Hay readily attracts and holds moisture from its environment. This moisture content is the single most important factor determining the quality, nutrient retention, and safety of stored forage. Understanding how hay interacts with water is foundational to preventing spoilage and fire risks associated with improper storage.
The Science of Hygroscopy and Hay Structure
Hay’s ability to absorb water is rooted in the physical structure and composition of its plant fibers. These fibers, consisting primarily of cellulose, hemicellulose, and lignin, are hydrophilic (water-attracting). This attraction is known as hygroscopy, where the material passively draws in and holds water molecules from the surrounding air. The plant cell walls contain polar groups, such as hydroxyl groups, which establish hydrogen bonds with atmospheric water molecules. This process is dynamic, meaning the hay’s moisture level fluctuates based on the relative humidity of the storage environment. Therefore, hay stored in a humid location will naturally absorb water, even without direct exposure to rain.

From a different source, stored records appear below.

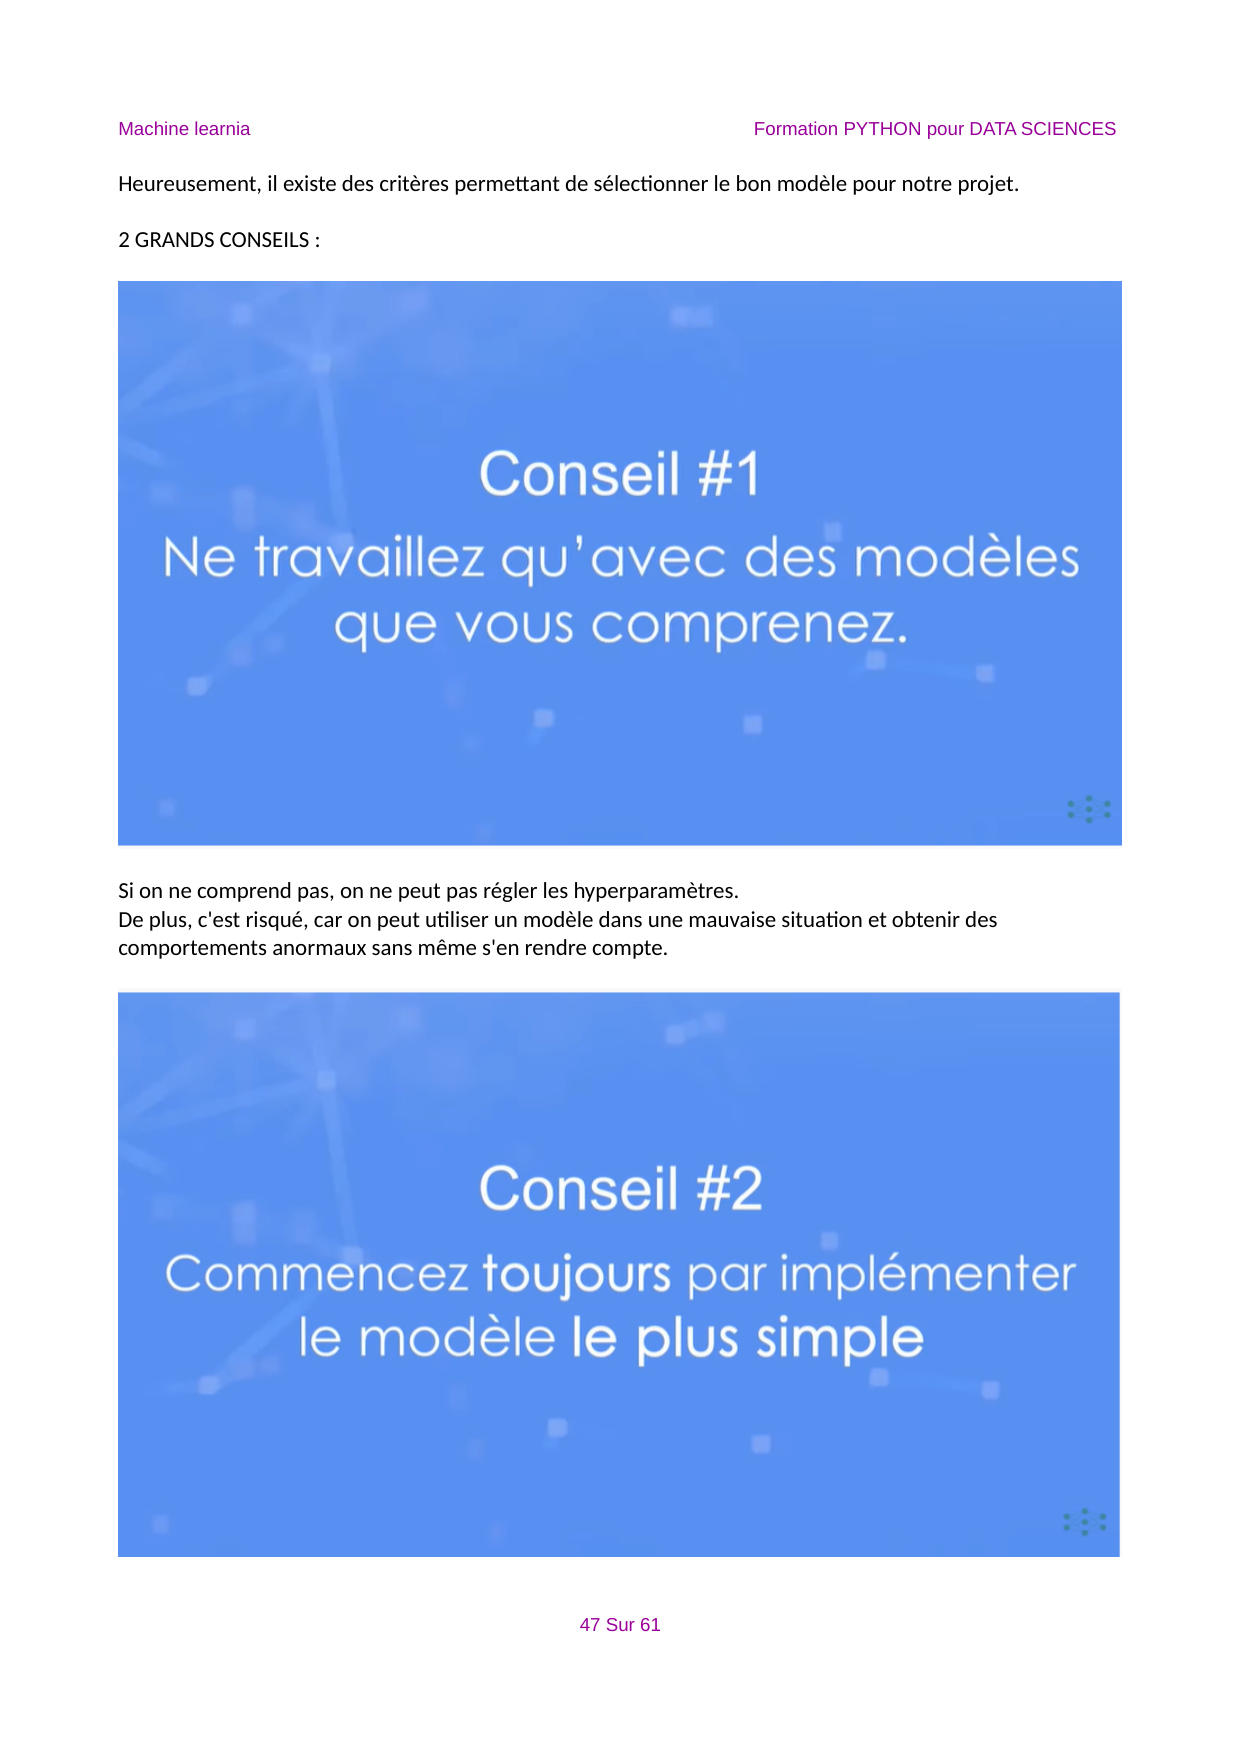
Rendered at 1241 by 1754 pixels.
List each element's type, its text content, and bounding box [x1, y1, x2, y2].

text Si on ne comprend pas, on ne peut pas régler les hyperparamètres. [118, 877, 1122, 905]
picture [118, 281, 1122, 849]
text De plus, c'est risqué, car on peut utiliser un modèle dans une mauvaise situation et obtenir des comportements anormaux sans même s'en rendre compte. [118, 905, 1122, 961]
picture [118, 988, 1122, 1557]
text Heureusement, il existe des critères permettant de sélectionner le bon modèle pour notre projet. [118, 169, 1122, 197]
text 2 GRANDS CONSEILS : [118, 225, 1122, 253]
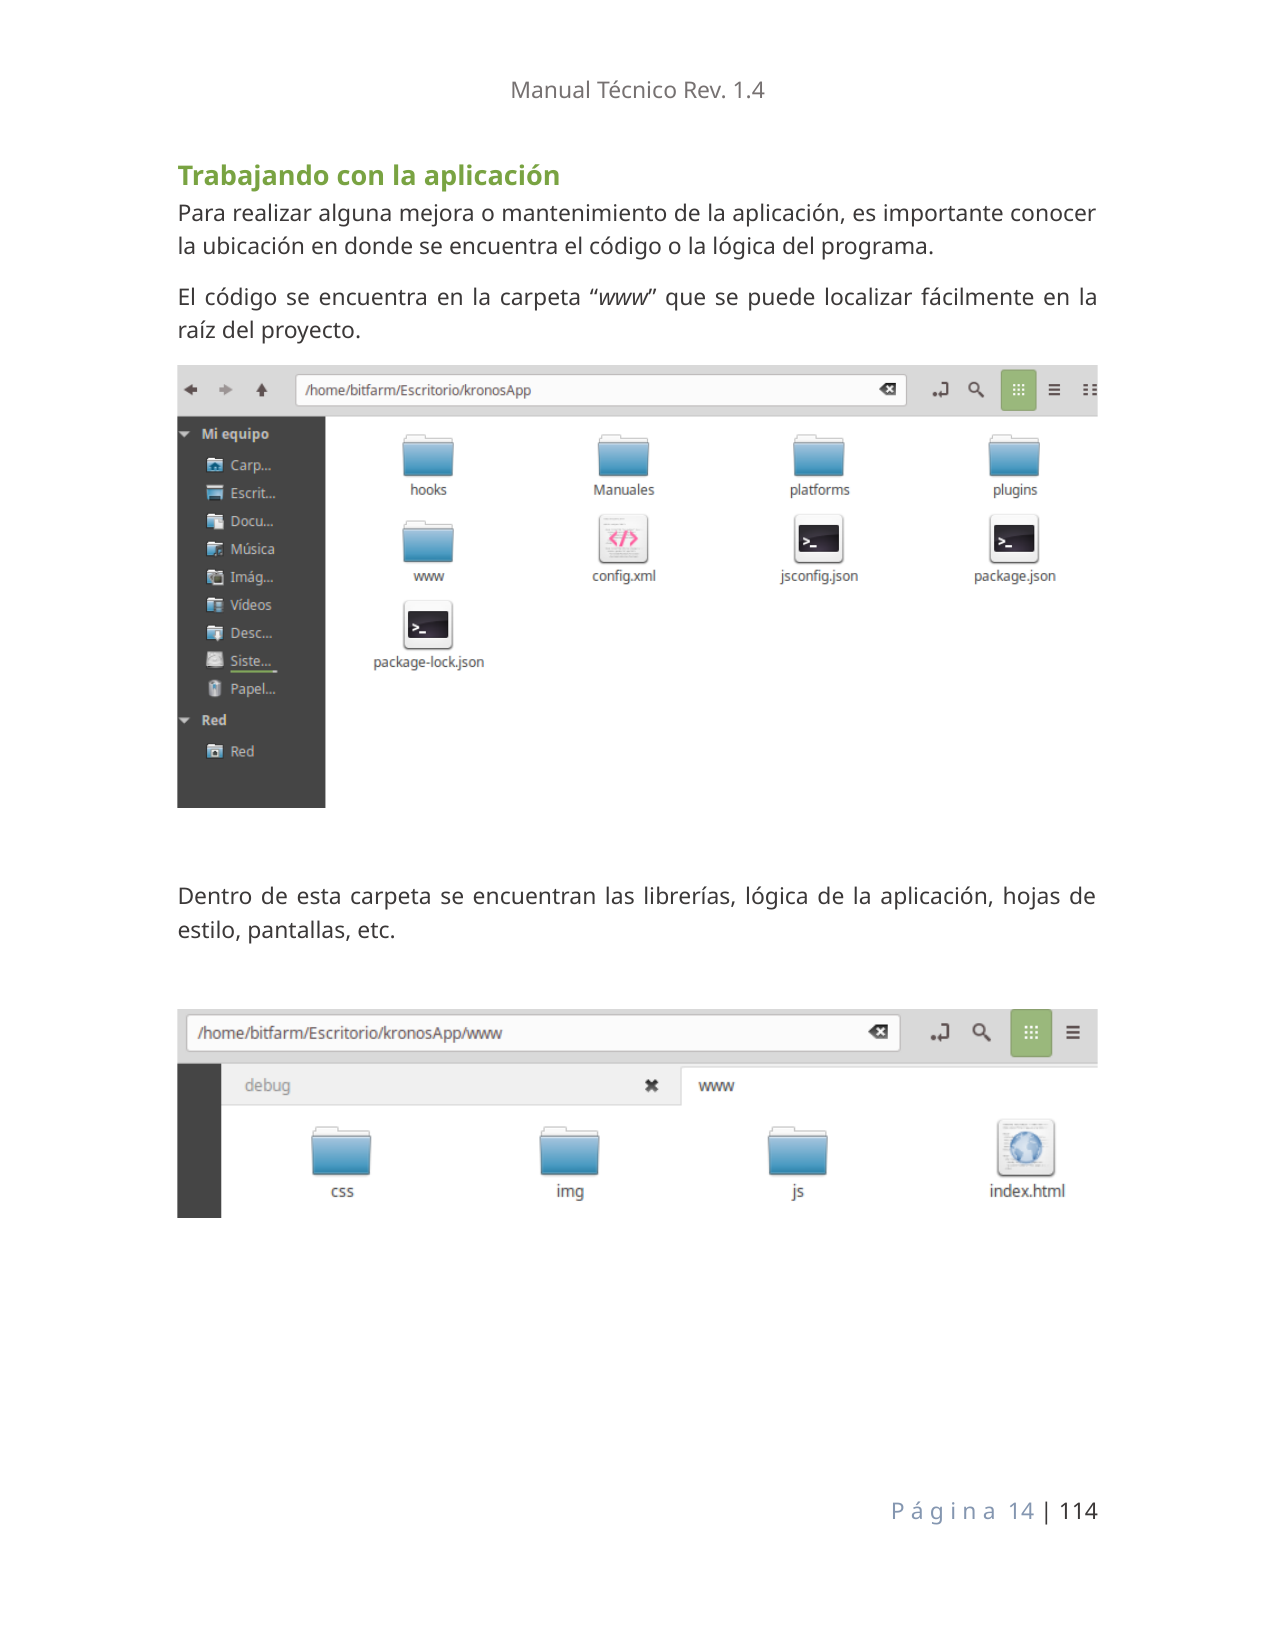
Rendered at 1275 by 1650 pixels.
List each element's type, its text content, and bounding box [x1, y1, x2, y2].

subtitle Trabajando con la aplicación [177, 157, 1098, 194]
text El código se encuentra en la carpeta “www” que se puede localizar fácilmente en la raíz del proyecto. [177, 281, 1098, 346]
picture [177, 365, 1098, 808]
text Para realizar alguna mejora o mantenimiento de la aplicación, es importante conocer la ubicación en donde se encuentra el código o la lógica del programa. [177, 197, 1098, 262]
text Dentro de esta carpeta se encuentran las librerías, lógica de la aplicación, hojas de estilo, pantallas, etc. [177, 880, 1098, 945]
picture [177, 1009, 1098, 1218]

The Critical Moisture Level and Microbial Spoilage
When hay is baled, the goal is to reduce moisture to a level that halts biological activity and preserves nutrients. The threshold for safe storage is below 20% moisture content. Baling hay above this level provides an environment for microbial organisms, specifically mold and bacteria, to thrive. The rapid growth of these microorganisms leads to fermentation and the degradation of valuable nutrients, such as carbohydrates and proteins. This activity causes a loss of dry matter and a decline in feeding quality. Furthermore, mold proliferation can produce harmful mycotoxins, posing a health risk to livestock.

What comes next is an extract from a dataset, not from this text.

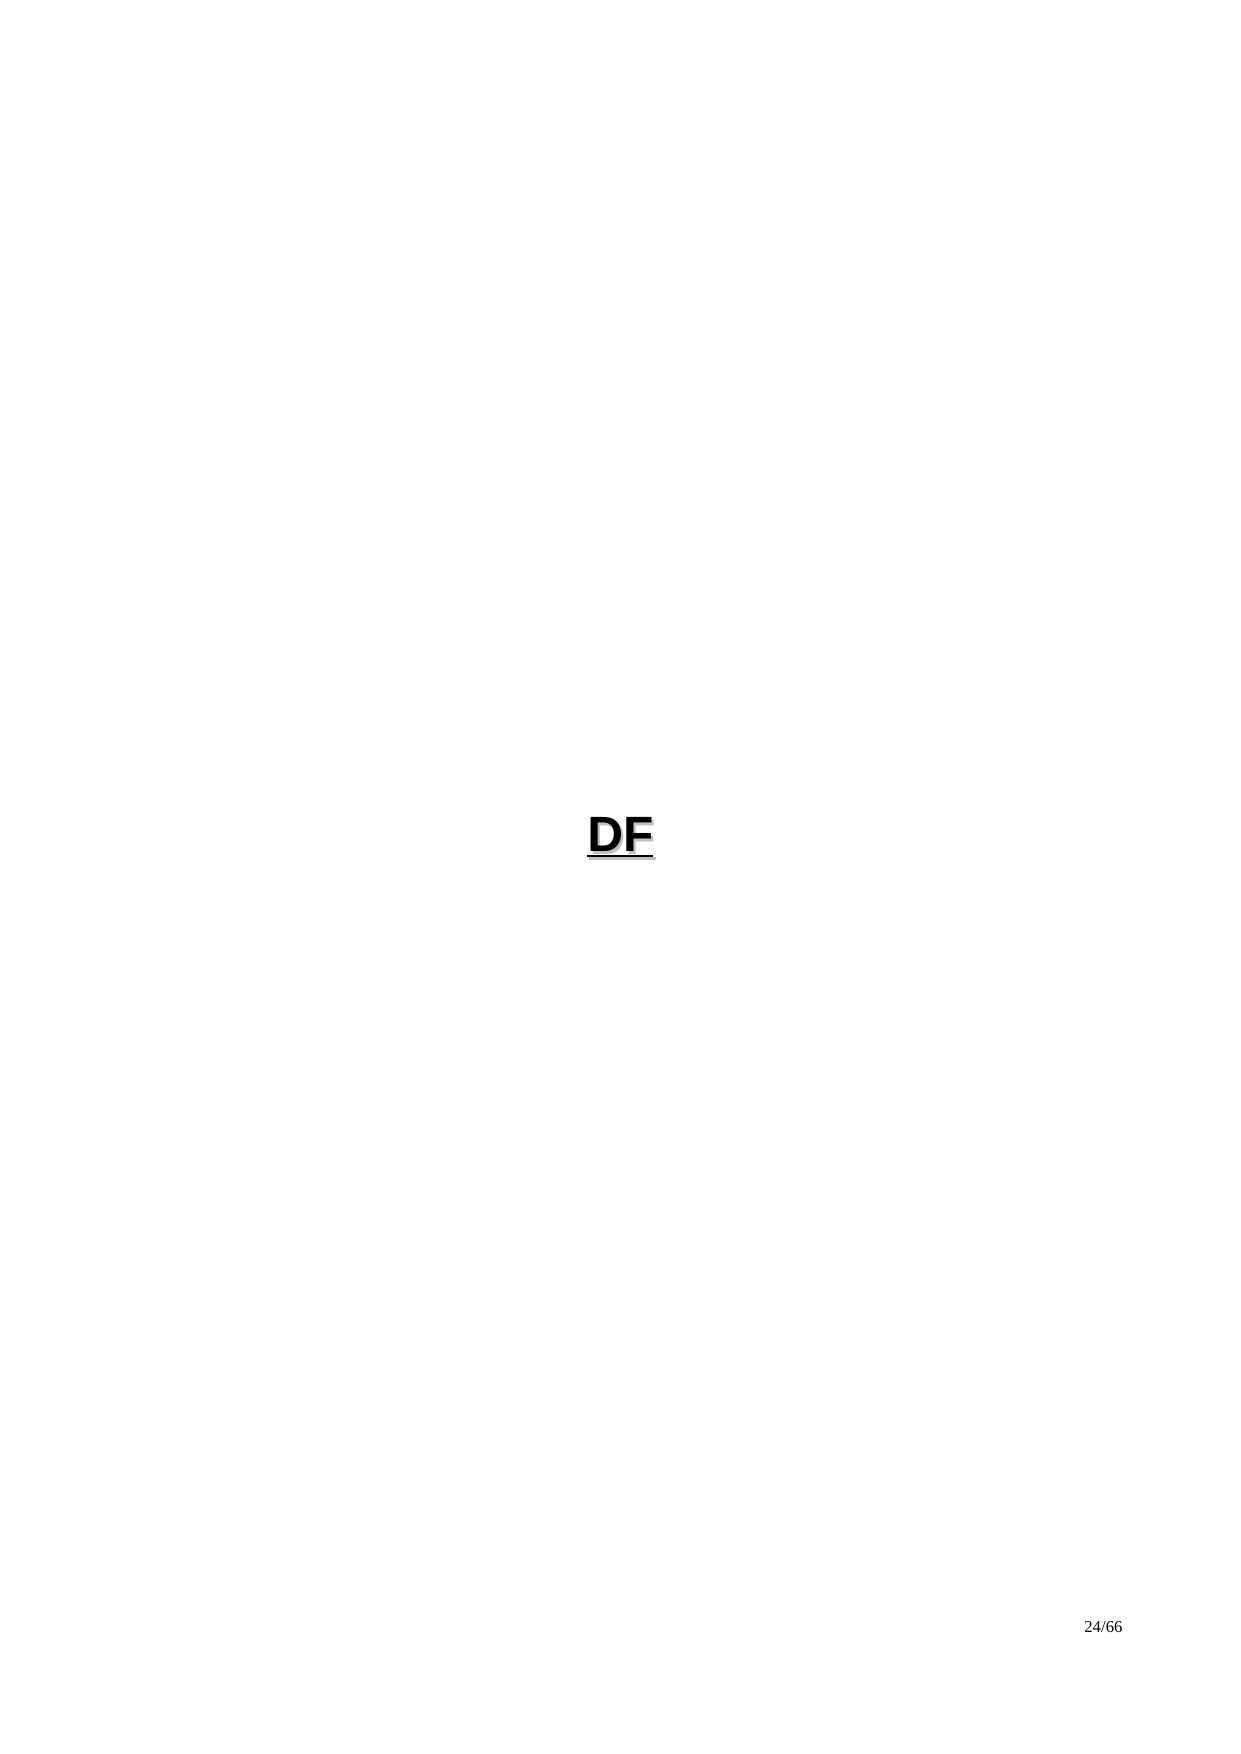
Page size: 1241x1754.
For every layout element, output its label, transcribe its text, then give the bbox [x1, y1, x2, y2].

subtitle DF [118, 805, 1122, 862]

Spontaneous Combustion: The Danger of Internal Heat
Excessively high moisture content, typically above 20% to 25%, creates the danger of spontaneous combustion. The microbial processes responsible for spoilage are exothermic, generating heat as they break down the plant material. Because hay bales, especially large, dense ones, are excellent insulators, this heat becomes trapped. As microbial activity continues, the internal temperature rises rapidly. Once the temperature reaches approximately 150°F (65°C), the process shifts from biological to chemical. Chemical oxidation reactions take over, which are self-sustaining and cause the temperature to spike higher. Fire danger becomes a concern when the internal temperature reaches 170°F to 175°F (77°C to 79°C). The bale reaches its ignition point, typically between 448°F and 527°F (231°C and 275°C), often within the first two to six weeks after baling.

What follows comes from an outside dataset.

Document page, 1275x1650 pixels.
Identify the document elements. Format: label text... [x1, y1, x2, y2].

Managing Moisture Content for Safe Storage
Preventing the risks associated with moisture begins with ensuring the forage is properly dried before baling. Producers should use a hay moisture meter to confirm content is within the safe range, ideally 14% to 18%. This pre-storage measurement reduces the risk of excessive heating.
After baling, the storage environment must limit further moisture absorption. Hay should be stored indoors or covered, placed on a well-drained surface (gravel, pallets, or tires) to prevent moisture wicking from the ground. Adequate ventilation is necessary to allow residual moisture and heat to escape, achieved by maintaining space between rows of stacked bales. Regular temperature monitoring using a long-stem thermometer in the first few weeks provides an early warning of dangerous internal heat buildup.